Emir
Emir

Reputation: 481

Extracting parts of a webpage with python

So I have a data retrieval/entry project and I want to extract a certain part of a webpage and store it in a text file. I have a text file of urls and the program is supposed to extract the same part of the page for each url.

Specifically, the program copies the legal statute following "Legal Authority:" on pages such as this. As you can see, there is only one statute listed. However, some of the urls also look like this, meaning that there are multiple separated statutes.

My code works for pages of the first kind:

from sys import argv
from urllib2 import urlopen

script, urlfile, legalfile = argv
input = open(urlfile, "r")
output = open(legalfile, "w")

def get_legal(page):
    # this is where Legal Authority: starts in the code
    start_link = page.find('Legal Authority:')
    start_legal = page.find('">', start_link+1)
    end_link = page.find('<', start_legal+1)
    legal = page[start_legal+2: end_link]
    return legal

for line in input:
  pg = urlopen(line).read()
  statute = get_legal(pg)
  output.write(get_legal(pg))

Giving me the desired statute name in the "legalfile" output .txt. However, it cannot copy multiple statute names. I've tried something like this:

def get_legal(page):
# this is where Legal Authority: starts in the code
    end_link = ""
    legal = ""
    start_link = page.find('Legal Authority:')
    while (end_link != '</a>&nbsp;'):
        start_legal = page.find('">', start_link+1)

        end_link = page.find('<', start_legal+1)
        end2 = page.find('</a>&nbsp;', end_link+1)
        legal += page[start_legal+2: end_link] 
        if 
        break
    return legal

Since every list of statutes ends with '</a>&nbsp;' (inspect the source of either of the two links) I thought I could use that fact (having it as the end of the index) to loop through and collect all the statutes in one string.

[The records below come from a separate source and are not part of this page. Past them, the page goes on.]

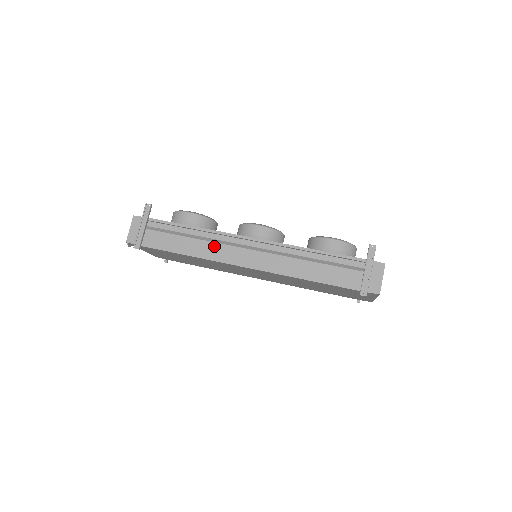
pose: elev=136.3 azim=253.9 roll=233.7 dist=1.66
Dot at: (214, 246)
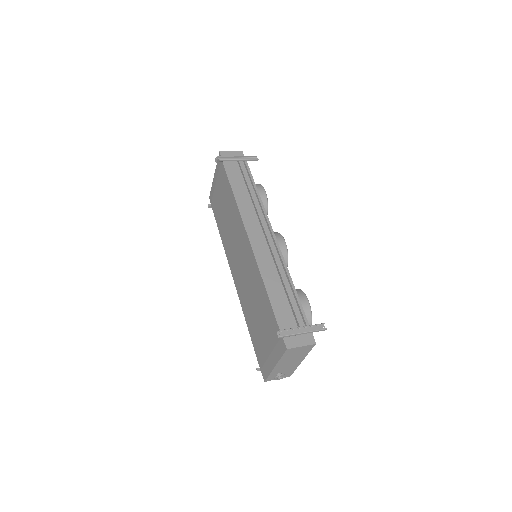
Dot at: (252, 209)
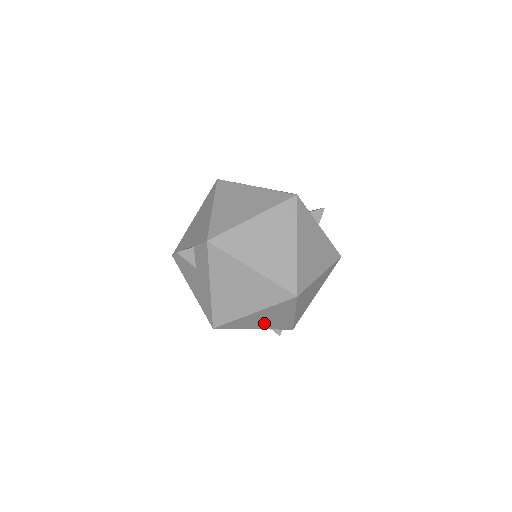
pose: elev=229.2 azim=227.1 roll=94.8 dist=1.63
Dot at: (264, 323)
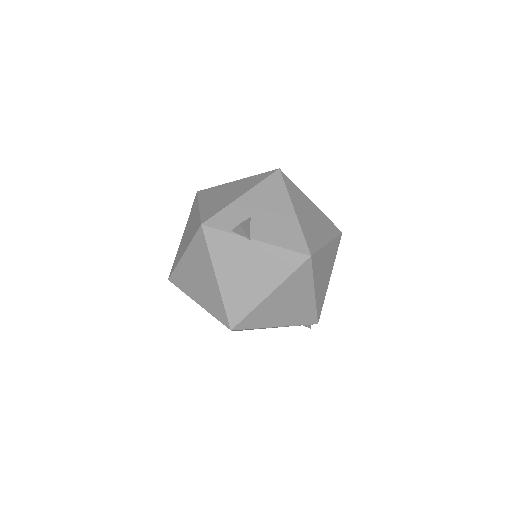
Dot at: occluded
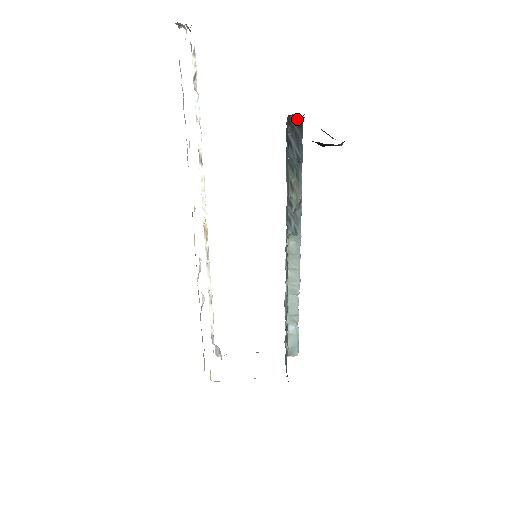
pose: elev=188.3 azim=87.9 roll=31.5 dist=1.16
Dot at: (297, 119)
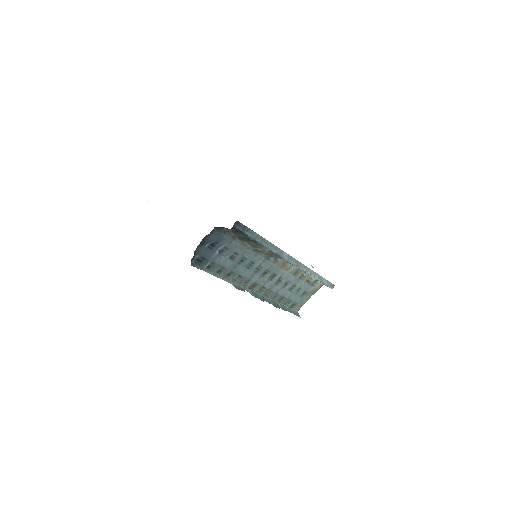
Dot at: occluded
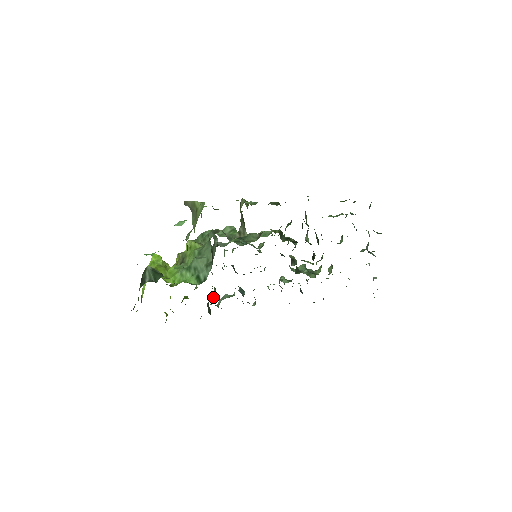
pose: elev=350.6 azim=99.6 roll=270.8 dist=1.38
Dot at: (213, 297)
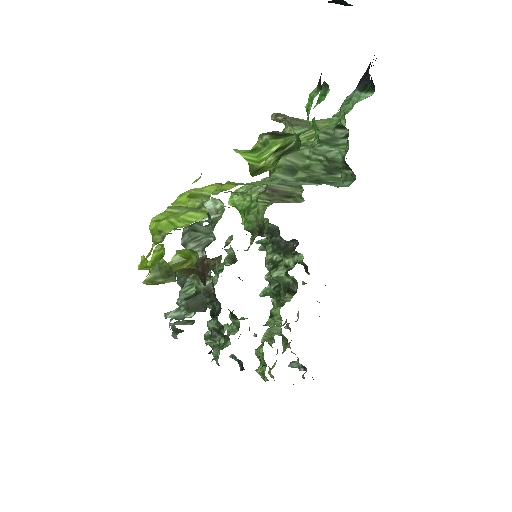
Dot at: (191, 294)
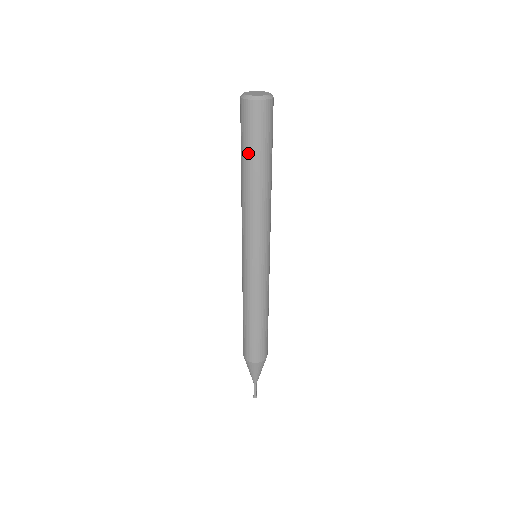
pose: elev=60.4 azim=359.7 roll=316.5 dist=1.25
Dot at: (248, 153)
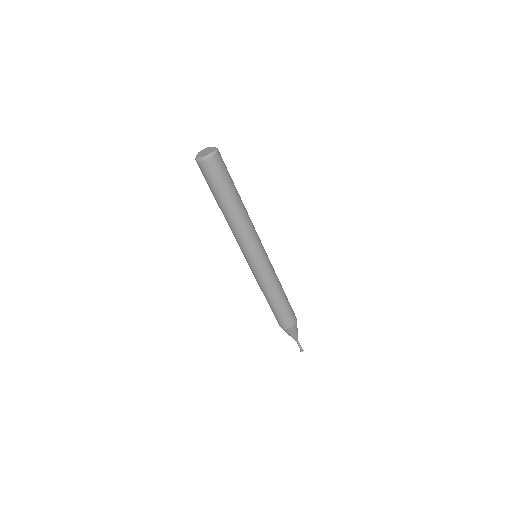
Dot at: (221, 193)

Any ideas?

Upvotes: 0

Views: 2538

Answers (2)

tiwo
tiwo

Reputation: 3369

They provide XML data over there, see my comment. If you think you can't download that many files (or the other end could dislike so many HTTP GET requests), I'd recommend asking their admins if they would kindly provide you with a different way of accessing the data.

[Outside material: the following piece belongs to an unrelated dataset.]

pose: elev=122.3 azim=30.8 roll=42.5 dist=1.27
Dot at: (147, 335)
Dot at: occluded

I have done so twice in the past (with scientific databases). In one instance the sheer size of the dataset prohibited a download; they ran a SQL query of mine and e-mailed the results (but had previously offered to mail a DVD or hard disk). In another case, I could have done some million HTTP requests to a webservice (and they were ok) each fetching about 1k bytes. This would have taken long, and would have been quite inconvenient (requiring some error-handling, since some of these requests would always time out) (and non-atomic due to paging). I was mailed a DVD.

I'd imagine that the Office of Management and Budget could possibly be similar accomodating.

Upvotes: 0

Mark Gemmill
Mark Gemmill

Reputation: 5949

I would suggest using BeautifulSoup to parse and search your html. This will be much easier than doing basic string searches.

Here's a sample that pulls all the <a> tags found within the <td> tag that contains the <b>Legal Authority:</b> tag. (Note that I'm using requests library to fetch page content here - this is just a recommended and very easy to use alternative to urlopen.)

import requests
from BeautifulSoup import BeautifulSoup

# fetch the content of the page with requests library
url = "http://www.reginfo.gov/public/do/eAgendaViewRule?pubId=200210&RIN=1205-AB16"
response = requests.get(url)

# parse the html
html = BeautifulSoup(response.content)

# find all the <a> tags
a_tags = html.findAll('a', attrs={'class': 'pageSubNavTxt'})


def fetch_parent_tag(tags):
    # fetch the parent <td> tag of the first <a> tag
    # whose "previous sibling" is the <b>Legal Authority:</b> tag.
    for tag in tags:
        sibling = tag.findPreviousSibling()
        if not sibling:
            continue
        if sibling.getText() == 'Legal Authority:':
            return tag.findParent()

# now, just find all the child <a> tags of the parent.
# i.e. finding the parent of one child, find all the children
parent_tag = fetch_parent_tag(a_tags)
tags_you_want = parent_tag.findAll('a')

for tag in tags_you_want:
    print 'statute: ' + tag.getText()

If this isn't exactly what you needed to do, BeautifulSoup is still the tool you likely want to use for sifting through html.